--- Information given Enclosed Below ---

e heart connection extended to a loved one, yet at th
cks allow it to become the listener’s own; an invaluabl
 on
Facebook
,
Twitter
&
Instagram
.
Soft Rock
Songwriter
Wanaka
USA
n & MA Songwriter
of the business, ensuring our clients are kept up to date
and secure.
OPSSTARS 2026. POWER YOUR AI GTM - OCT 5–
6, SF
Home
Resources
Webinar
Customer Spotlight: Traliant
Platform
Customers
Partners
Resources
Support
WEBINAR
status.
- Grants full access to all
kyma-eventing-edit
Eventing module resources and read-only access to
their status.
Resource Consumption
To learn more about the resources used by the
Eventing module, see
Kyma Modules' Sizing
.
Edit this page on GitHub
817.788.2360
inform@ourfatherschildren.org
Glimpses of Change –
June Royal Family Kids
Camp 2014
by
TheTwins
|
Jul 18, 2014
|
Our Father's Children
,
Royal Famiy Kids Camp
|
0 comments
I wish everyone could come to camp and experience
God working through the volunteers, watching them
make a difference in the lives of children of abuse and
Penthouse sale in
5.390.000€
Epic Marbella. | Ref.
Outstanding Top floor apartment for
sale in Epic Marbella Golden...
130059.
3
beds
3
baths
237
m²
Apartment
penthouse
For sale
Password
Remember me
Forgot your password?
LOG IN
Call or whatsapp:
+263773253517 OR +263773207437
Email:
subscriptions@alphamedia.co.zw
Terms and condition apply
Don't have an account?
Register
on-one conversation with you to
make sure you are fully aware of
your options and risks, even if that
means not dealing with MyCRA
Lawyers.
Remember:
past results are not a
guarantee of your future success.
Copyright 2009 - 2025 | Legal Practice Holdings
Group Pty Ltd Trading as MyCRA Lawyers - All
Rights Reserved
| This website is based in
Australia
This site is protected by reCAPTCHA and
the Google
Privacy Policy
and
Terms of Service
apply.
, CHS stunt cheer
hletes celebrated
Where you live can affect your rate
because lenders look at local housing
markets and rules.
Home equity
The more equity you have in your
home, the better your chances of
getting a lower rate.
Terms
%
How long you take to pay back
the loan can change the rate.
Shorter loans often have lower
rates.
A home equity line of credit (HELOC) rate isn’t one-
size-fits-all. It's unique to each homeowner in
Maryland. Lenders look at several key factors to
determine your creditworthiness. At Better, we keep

--- End of Enclosed Information given ---

About this exercise => The lines to copy are those above that contain "Lawyers".

Your solution =>
Lawyers.
Group Pty Ltd Trading as MyCRA Lawyers - All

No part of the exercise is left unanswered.